Despite the U.S. economy showing signs of stability in recent months, financial professionals there still maintain a recessionary view, according to an on-site survey conducted by the Association for Financial Professionals (AFP) during the organisation’s annual conference.


According to AFP, the uncertain outlook for near-term business conditions parallels expectations that the organisations of the respondents will not resume hiring or capital spending, which they had halted over the past year.


The survey says that just 11% of responding conference attendees —which include CFOs, treasurers and other treasury and finance executives representing companies of a median size of $1.5 billion in annual revenues—believe that the U.S. economy is out of the recession. The outlook for the near-term is not much more optimistic. Just 20% of survey respondents believe the recession will end before of the year while 69% expect the recession will continue well into 2010.

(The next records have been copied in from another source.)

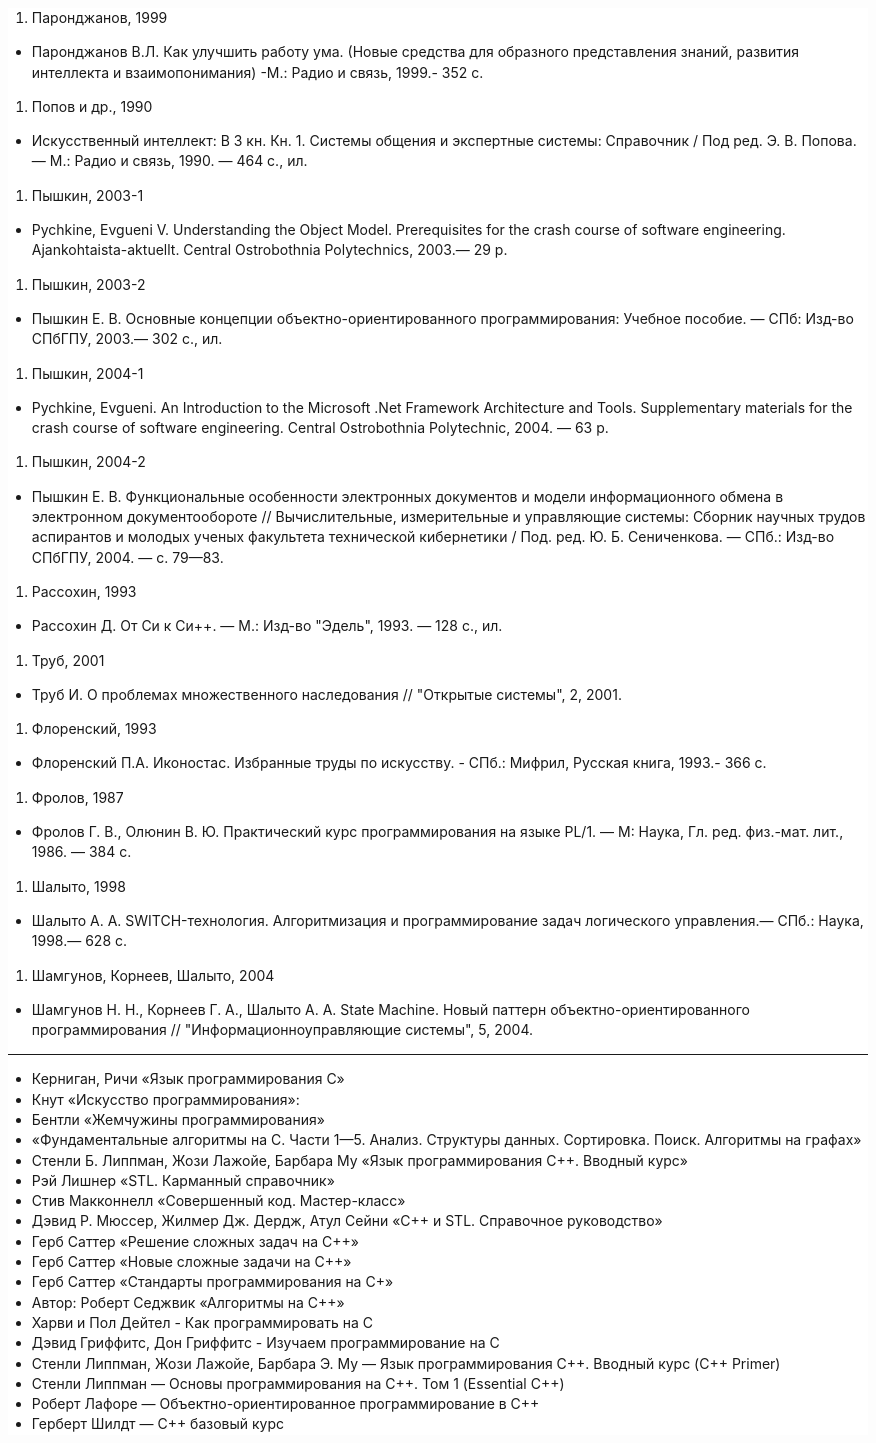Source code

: 1. Паронджанов, 1999
- Паронджанов В.Л. Как улучшить работу ума. (Новые средства для образного представления знаний, развития интеллекта и взаимопонимания) -М.: Радио и связь, 1999.- 352 с.

1. Попов и др., 1990
- Искусственный интеллект: В 3 кн. Кн. 1. Системы общения и экспертные системы: Справочник / Под ред. Э. В. Попова. — М.: Радио и связь, 1990. — 464 с., ил.

1. Пышкин, 2003-1
- Pychkine, Evgueni V. Understanding the Object Model. Prerequisites for the crash course of software engineering. Ajankohtaista-aktuellt. Central Ostrobothnia Polytechnics, 2003.— 29 p.

1. Пышкин, 2003-2
- Пышкин E. В. Основные концепции объектно-ориентированного программирования: Учебное пособие. — СПб: Изд-во СПбГПУ, 2003.— 302 с., ил.

1. Пышкин, 2004-1
- Pychkine, Evgueni. An Introduction to the Microsoft .Net Framework Architecture and Tools. Supplementary materials for the crash course of software engineering. Central Ostrobothnia Polytechnic, 2004. — 63 p.

1. Пышкин, 2004-2
- Пышкин E. В. Функциональные особенности электронных документов и модели информационного обмена в электронном документообороте // Вычислительные, измерительные и управляющие системы: Сборник научных трудов аспирантов и молодых ученых факультета технической кибернетики / Под. ред. Ю. Б. Сениченкова. — СПб.: Изд-во СПбГПУ, 2004. — с. 79—83.

1. Рассохин, 1993
- Рассохин Д. От Си к Си++. — М.: Изд-во "Эдель", 1993. — 128 с., ил.

1. Труб, 2001
- Труб И. О проблемах множественного наследования // "Открытые системы", 2, 2001.

1. Флоренский, 1993
- Флоренский П.А. Иконостас. Избранные труды по искусству. - СПб.: Мифрил, Русская книга, 1993.- 366 с.

1. Фролов, 1987
- Фролов Г. В., Олюнин В. Ю. Практический курс программирования на языке PL/1. — М: Наука, Гл. ред. физ.-мат. лит., 1986. — 384 с.

1. Шалыто, 1998
- Шалыто А. А. SWITCH-технология. Алгоритмизация и программирование задач логического управления.— СПб.: Наука, 1998.— 628 с.

1. Шамгунов, Корнеев, Шалыто, 2004
- Шамгунов Н. Н., Корнеев Г. А., Шалыто A. A. State Machine. Новый паттерн объектно-ориентированного программирования // "Информационноуправляющие системы", 5, 2004.

---
- Керниган, Ричи «Язык программирования С»
- Кнут «Искусство программирования»:
- Бентли «Жемчужины программирования»
- «Фундаментальные алгоритмы на C. Части 1—5. Анализ. Структуры данных. Сортировка. Поиск. Алгоритмы на графах»
- Стенли Б. Липпман, Жози Лажойе, Барбара Му «Язык программирования C++. Вводный курс»
- Рэй Лишнер «STL. Карманный справочник»
- Стив Макконнелл «Совершенный код. Мастер-класс»
- Дэвид Р. Мюссер, Жилмер Дж. Дердж, Атул Сейни «C++ и STL. Справочное руководство»
- Герб Саттер «Решение сложных задач на С++»
- Герб Саттер «Новые сложные задачи на C++»
- Герб Саттер «Стандарты программирования на С+»
- Автор: Роберт Седжвик «Алгоритмы на C++»
- Харви и Пол Дейтел - Как программировать на С
- Дэвид Гриффитс, Дон Гриффитс - Изучаем программирование на C
- Стенли Липпман, Жози Лажойе, Барбара Э. Му — Язык программирования C++. Вводный курс (C++ Primer)
- Стенли Липпман — Основы программирования на С++. Том 1 (Essential C++)
- Роберт Лафоре — Объектно-ориентированное программирование в С++
- Герберт Шилдт — C++ базовый курс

In the survey, AFP asked respondents whether their organisations would be apt to increase or decrease payrolls in the next six months, and the response: nearly two-thirds of financial professionals say they expect to maintain payrolls at current levels. Of those responding, 22% expect company payrolls to shrink further while just 14% anticipate that their organisation will resume hiring over the next six months. Similarly, the overwhelming majority of survey respondents expect to either maintain or further cut capital spending over the next six months. Just 21% of financial professionals anticipate their organisation will increase capital spending in the coming months.


As employment and capital spending have stabilised, so has their companies’ access to capital, says AFP. More than half of respondents indicate that their organisations’ access to capital stabilized over the past six months. Further, the area where capital access may have improved is among companies that have utilized the debt markets—31% of organisations have had improved access to debt markets over the past six months. Access to banking lending has improved for 22% of respondents while a similar percentage report improvements in raising capital in the equity markets.


When asked about the greatest risk to their organisation’s ability to prosper in 2010, financial professionals were most likely to identify one of two threats: failure of consumer demand to materialize (30%) and the possibility of a double dip recession (28%). Consistent with the reported stability in capital markets above, only 12% of survey respondents see a loss of access to capital as the greatest risk to their organisation.